10.2 In the event that the Goods are based on a design supplied by the Customer, the Customer shall fully indemnify the Company in respect of all actions, suits, claims, demands, costs, charges or expenses arising from any claim by a third party in respect of such Goods (whether such claim relates to intellectual property rights, infringement, personal injury or otherwise) to the extent that the actions, claims, demands, costs, charges or expenses relate to the design of the Goods.
10.3 All recommendations and advice given by or on behalf of the Company to the Customer as to methods of storing, using or applying the Goods, the purposes for which the Goods may be applied and the suitability of using the Goods in any manufacturing process or in connection with any other materials are given without liability on the part of the Company.
10.4 The Company makes no representation or warranty that use of the Goods does not infringe the rights of any third party and the Company accepts no liability in this respect.
Should the Customer make default in any payment or otherwise be in breach of its obligations to the Company under the Contract or under any other contract with the Company or clause 8.5 becomes applicable, the Company may, by notice in writing to the Customer, without prejudice to any other rights, forthwith suspend or cancel any uncompleted part of the Contract or stop any Goods in transit or require payment in advance or satisfactory security for further deliveries under the Contract.
12 Force Majeure
The Company shall not be liable to the Customer for any loss or damage caused to or suffered by the Customer as a direct or indirect result of the supply of the Goods by the Company being prevented, restricted, hindered or delayed by reason of any circumstances outside the control of the Company including, without limitation, fire, flood, labour dispute, breakdown of machinery, shortage of labour or raw materials and/or damage to or destruction of the Goods and the Company shall be at liberty to suspend or cancel any affected orders for Goods without liability.
The failure of the Company to insist upon the strict performance of any of the terms and conditions of the Contract shall not be construed as a waiver of any such term or condition and shall in no way affect the Company's right to enforce such provision later.

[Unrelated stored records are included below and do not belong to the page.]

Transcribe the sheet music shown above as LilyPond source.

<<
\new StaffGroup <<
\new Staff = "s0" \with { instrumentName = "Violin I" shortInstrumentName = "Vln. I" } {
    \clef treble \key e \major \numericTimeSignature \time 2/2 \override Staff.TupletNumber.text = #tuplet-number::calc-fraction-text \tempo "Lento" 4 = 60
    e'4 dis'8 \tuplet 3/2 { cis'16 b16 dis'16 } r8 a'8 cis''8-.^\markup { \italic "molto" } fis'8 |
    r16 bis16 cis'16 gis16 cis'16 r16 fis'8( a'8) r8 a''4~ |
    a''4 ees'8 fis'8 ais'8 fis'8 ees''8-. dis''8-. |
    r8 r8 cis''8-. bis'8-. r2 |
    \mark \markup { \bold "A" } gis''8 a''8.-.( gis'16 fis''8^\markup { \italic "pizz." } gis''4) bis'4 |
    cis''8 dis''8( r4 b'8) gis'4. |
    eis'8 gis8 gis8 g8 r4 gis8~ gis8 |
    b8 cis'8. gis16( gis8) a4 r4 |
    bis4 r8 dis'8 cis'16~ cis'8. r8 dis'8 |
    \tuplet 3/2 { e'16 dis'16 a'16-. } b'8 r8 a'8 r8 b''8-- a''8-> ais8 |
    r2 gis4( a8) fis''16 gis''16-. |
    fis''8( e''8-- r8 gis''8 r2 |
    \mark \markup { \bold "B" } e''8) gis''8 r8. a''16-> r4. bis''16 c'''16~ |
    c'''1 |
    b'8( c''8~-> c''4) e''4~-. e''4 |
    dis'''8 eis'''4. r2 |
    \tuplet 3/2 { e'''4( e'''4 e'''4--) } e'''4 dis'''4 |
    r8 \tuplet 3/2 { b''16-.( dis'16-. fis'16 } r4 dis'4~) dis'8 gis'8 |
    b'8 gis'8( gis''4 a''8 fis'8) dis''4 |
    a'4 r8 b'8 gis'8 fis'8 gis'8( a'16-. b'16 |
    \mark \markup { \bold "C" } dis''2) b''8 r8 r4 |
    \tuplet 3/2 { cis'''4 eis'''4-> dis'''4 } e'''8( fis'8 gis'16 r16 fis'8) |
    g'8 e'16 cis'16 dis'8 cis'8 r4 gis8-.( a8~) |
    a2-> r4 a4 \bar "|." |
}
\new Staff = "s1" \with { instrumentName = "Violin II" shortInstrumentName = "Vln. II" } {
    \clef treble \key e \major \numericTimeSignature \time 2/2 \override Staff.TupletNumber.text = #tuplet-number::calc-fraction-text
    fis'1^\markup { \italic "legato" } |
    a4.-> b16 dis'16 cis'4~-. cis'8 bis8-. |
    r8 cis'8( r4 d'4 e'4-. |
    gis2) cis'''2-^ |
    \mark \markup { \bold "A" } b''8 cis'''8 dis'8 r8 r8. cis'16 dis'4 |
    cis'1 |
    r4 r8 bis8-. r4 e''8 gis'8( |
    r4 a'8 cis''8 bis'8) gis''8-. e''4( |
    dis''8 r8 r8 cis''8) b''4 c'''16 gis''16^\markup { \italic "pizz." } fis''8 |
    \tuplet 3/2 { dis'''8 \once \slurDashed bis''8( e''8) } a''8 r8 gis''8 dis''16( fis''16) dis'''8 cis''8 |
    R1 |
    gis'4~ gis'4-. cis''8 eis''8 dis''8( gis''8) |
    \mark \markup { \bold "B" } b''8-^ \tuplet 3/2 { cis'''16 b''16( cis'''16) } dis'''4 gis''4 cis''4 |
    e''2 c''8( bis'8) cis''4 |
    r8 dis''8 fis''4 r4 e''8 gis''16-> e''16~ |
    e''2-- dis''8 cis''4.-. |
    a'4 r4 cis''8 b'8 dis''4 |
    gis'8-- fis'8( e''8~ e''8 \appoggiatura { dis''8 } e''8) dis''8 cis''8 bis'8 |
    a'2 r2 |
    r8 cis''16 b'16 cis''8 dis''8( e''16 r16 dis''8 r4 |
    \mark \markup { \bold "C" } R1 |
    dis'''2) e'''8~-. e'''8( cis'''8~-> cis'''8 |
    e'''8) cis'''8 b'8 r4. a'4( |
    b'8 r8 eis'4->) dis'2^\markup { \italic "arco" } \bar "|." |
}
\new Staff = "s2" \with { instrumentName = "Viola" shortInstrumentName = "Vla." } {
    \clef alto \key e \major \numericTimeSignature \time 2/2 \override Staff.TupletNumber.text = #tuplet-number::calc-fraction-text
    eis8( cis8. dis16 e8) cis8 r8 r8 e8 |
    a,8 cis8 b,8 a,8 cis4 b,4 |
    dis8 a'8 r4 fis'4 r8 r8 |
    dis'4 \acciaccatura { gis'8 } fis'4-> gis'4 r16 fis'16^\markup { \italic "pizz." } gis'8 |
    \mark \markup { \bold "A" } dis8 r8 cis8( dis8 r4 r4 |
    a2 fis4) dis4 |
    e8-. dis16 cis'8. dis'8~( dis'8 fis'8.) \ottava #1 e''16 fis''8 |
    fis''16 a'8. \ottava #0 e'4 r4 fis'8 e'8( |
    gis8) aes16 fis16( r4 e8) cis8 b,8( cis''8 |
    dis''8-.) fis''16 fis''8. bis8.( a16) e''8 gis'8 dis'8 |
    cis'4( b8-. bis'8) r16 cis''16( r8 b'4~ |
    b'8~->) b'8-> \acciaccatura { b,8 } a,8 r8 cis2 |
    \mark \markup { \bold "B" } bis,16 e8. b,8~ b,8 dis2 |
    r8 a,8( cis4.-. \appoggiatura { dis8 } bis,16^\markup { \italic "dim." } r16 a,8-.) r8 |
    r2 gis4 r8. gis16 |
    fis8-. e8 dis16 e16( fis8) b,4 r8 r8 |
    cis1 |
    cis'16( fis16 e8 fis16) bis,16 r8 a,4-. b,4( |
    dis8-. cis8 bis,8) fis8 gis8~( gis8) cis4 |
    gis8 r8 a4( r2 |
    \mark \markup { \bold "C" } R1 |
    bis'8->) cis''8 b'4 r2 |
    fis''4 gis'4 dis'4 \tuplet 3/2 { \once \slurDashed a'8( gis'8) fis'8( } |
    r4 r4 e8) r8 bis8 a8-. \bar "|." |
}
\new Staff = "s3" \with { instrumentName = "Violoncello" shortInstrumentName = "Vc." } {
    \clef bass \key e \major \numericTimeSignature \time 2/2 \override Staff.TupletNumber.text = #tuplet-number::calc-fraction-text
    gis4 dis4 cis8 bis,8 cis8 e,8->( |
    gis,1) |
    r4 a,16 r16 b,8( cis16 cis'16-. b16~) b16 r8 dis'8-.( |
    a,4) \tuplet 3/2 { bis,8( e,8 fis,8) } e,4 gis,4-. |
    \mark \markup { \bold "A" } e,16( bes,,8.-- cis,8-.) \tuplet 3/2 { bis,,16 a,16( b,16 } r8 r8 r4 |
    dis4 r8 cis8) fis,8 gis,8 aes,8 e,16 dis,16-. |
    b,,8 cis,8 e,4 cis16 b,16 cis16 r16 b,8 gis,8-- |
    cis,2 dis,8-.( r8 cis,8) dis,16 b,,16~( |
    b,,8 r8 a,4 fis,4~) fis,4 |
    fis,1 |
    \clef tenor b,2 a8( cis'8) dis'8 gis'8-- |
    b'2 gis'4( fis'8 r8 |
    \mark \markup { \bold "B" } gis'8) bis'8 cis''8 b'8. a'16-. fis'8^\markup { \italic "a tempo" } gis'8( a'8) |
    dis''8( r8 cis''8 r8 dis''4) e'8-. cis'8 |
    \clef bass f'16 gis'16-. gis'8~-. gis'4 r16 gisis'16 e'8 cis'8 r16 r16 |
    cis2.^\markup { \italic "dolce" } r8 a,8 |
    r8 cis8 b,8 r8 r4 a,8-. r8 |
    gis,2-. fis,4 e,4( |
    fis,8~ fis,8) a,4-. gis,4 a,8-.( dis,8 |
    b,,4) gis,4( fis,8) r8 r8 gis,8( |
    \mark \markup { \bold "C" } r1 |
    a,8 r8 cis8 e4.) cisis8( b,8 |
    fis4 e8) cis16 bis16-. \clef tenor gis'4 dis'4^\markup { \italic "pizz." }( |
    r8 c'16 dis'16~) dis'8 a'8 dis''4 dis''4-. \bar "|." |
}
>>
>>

If any of the terms and conditions of the Contract (or part thereof) shall be found to be invalid, ineffective or unenforceable, the invalidity, ineffectiveness or unenforceability of such term or condition (or part thereof) shall not affect any other term or condition (or the other part of the term or condition of which such invalid, ineffective or unenforceable part forms part) and all terms and conditions (or parts thereof) not affected by such invalidity, ineffectiveness or unenforceability shall remain in full force and effect.
15 Governing Law
The construction, validity and performance of the Contract shall be governed by English law and by entering into the Contract the parties submit to the exclusive jurisdiction of the English courts save that the Company may at its option take proceedings against the Customer in any other court of competent jurisdiction.